PinPoint: Monocular Needle Pose Estimation for Robotic Suturing via Stein Variational Newton and Geometric Residuals
This addresses the challenge of autonomous robotic suturing in minimally invasive surgery, where monocular vision is common but existing methods rely on stereoscopy, representing a domain-specific incremental improvement.
The paper tackles the problem of estimating surgical needle 3D pose in monocular endoscopic settings, where depth ambiguity makes it ill-posed, by introducing PinPoint, a probabilistic variational inference framework that maintains a distribution of pose hypotheses; it reduces mean translational error by 80% to 1.00 mm and rotational error by 78% to 13.80° compared to a baseline.
Reliable estimation of surgical needle 3D position and orientation is essential for autonomous robotic suturing, yet existing methods operate almost exclusively under stereoscopic vision.
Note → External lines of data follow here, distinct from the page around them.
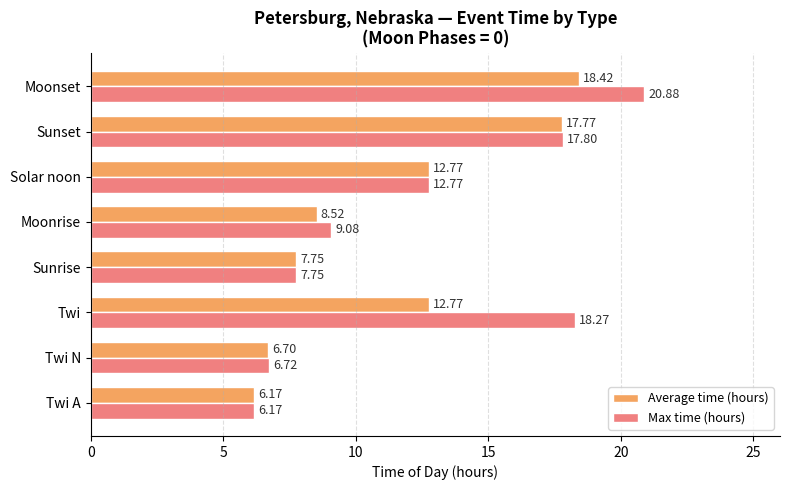

What is the greatest value displayed?

20.9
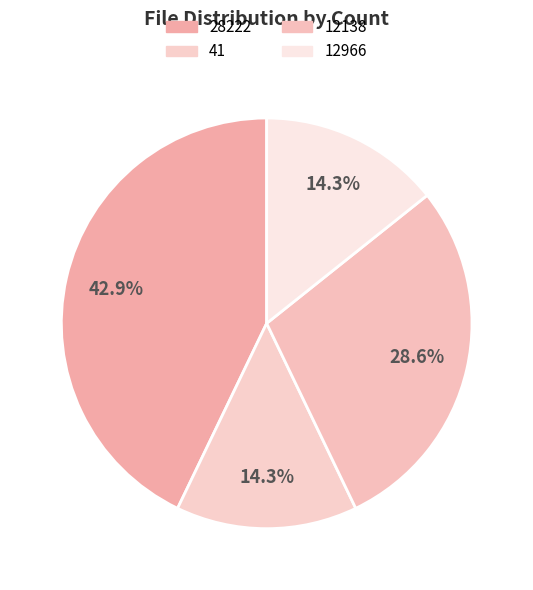

Does any single category account for the majority?

No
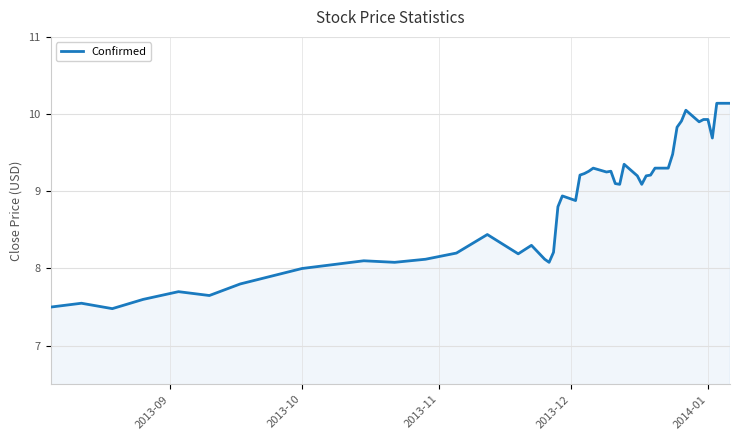

What is the difference between the maximum and minimum values?

2.7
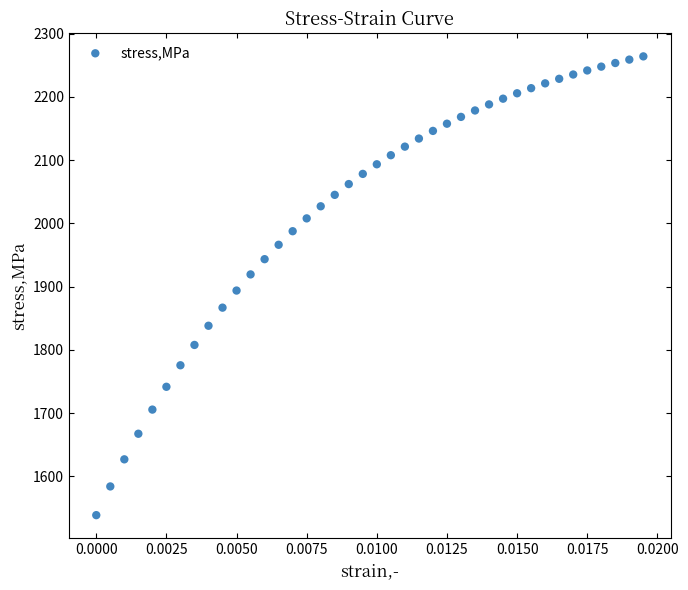

What is the range of Y values (max minus min)?

725.5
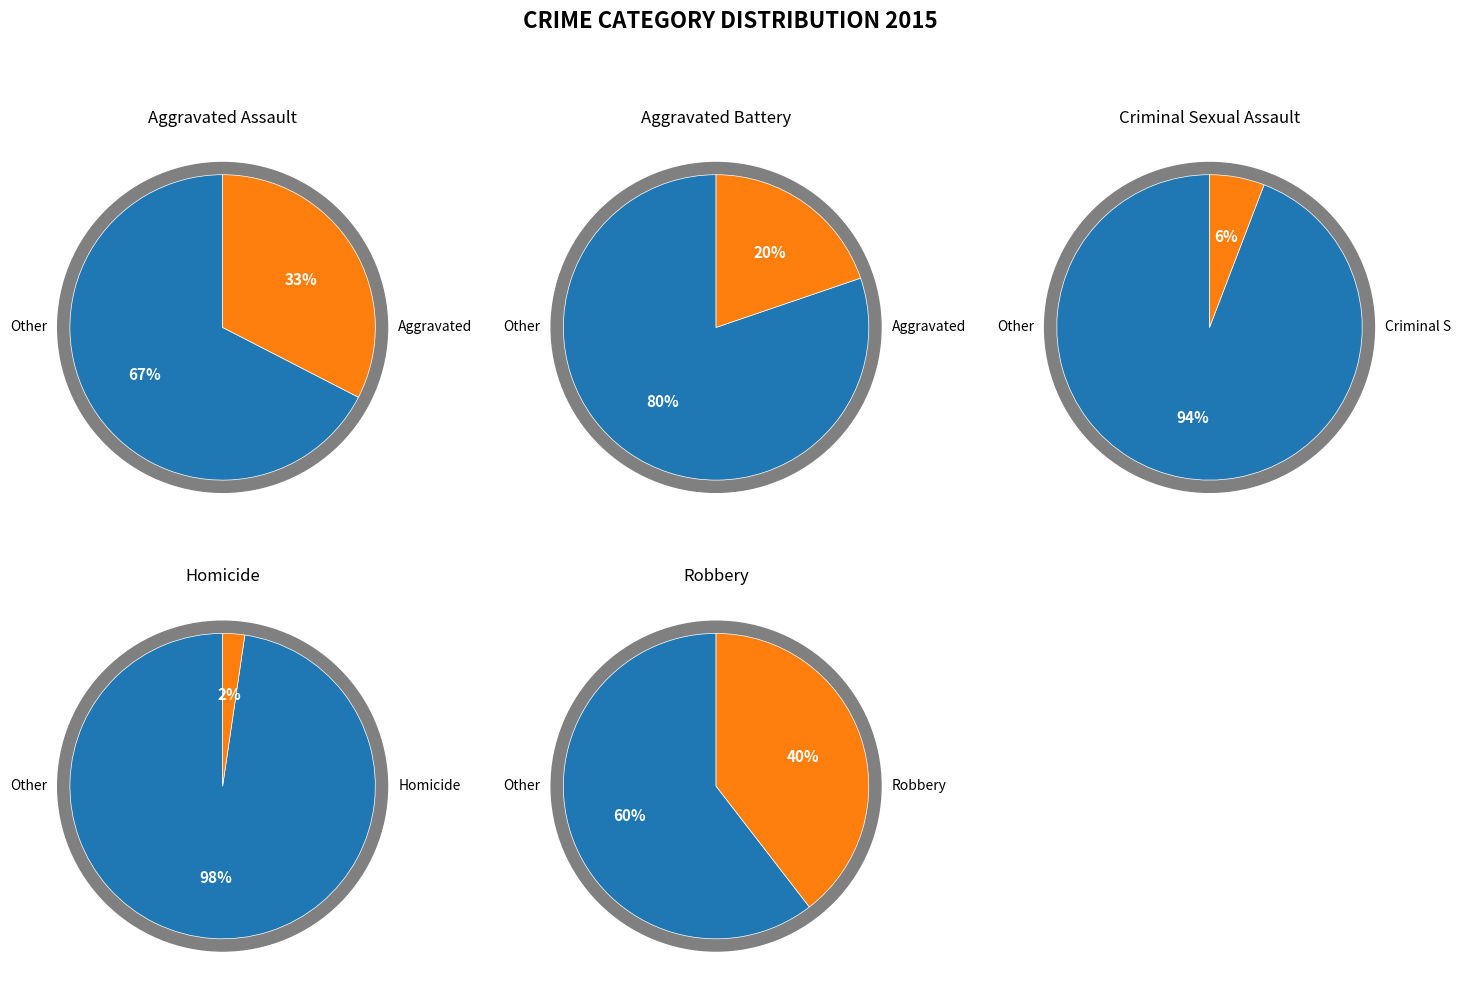

To the nearest percent, what is the difference between the largest and smallest slice percentages?

37%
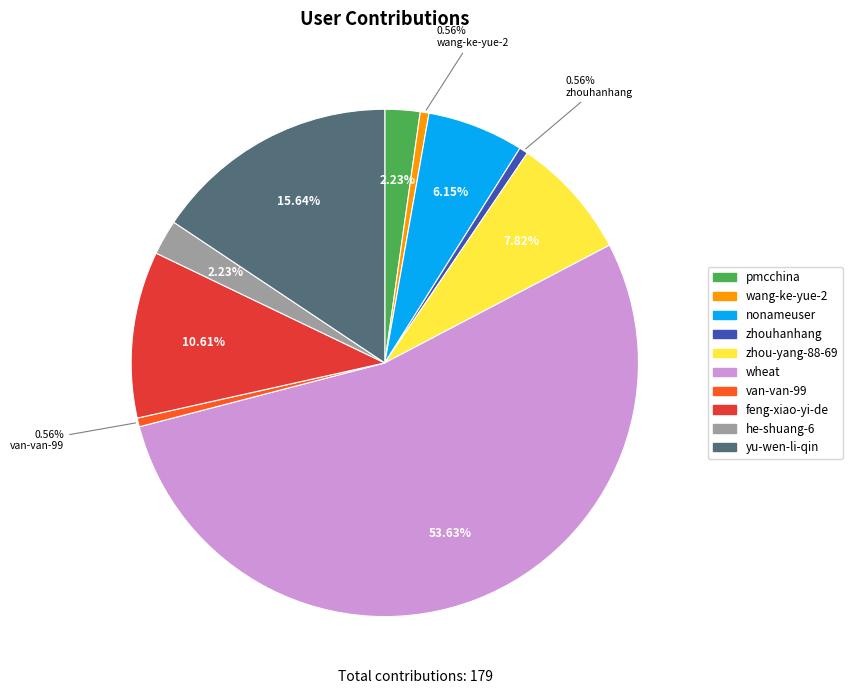

What is the ratio of the value at yu-wen-li-qin to the value at he-shuang-6?

7.0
In monocular endoscopic settings, common in transendoscopic and intraluminal procedures, depth ambiguity and rotational symmetry render needle pose estimation inherently ill-posed, producing a multimodal distribution over feasible configurations, rather than a single, well-grounded estimate. We present PinPoint, a probabilistic variational inference framework that treats this ambiguity directly, maintaining a distribution of pose hypotheses rather than suppressing it. PinPoint combines monocular image observations with robot-grasp constraints through analytical geometric likelihoods with closed-form Jacobians. This framework enables efficient Gauss-Newton preconditioning in a Stein Variational Newton inference, where second-order particle transport deterministically moves particles toward high-probability regions while kernel-based repulsion preserves diversity in the multimodal structure. On real needle-tracking sequences, PinPoint reduces mean translational error by 80% (down to 1.00 mm) and rotational error by 78% (down to 13.80°) relative to a particle-filter baseline, with substantially better-calibrated uncertainty. On induced-rotation sequences, where monocular ambiguity is most severe, PinPoint maintains a bimodal posterior 84% of the time, almost three times the rate of the particle filter baseline, correctly preserving the alternative hypothesis rather than committing prematurely to one mode. Suturing experiments in ex vivo tissue demonstrate stable tracking through intermittent occlusion, with average errors during occlusion of 1.34 mm in translation and 19.18° in rotation, even when the needle is fully embedded.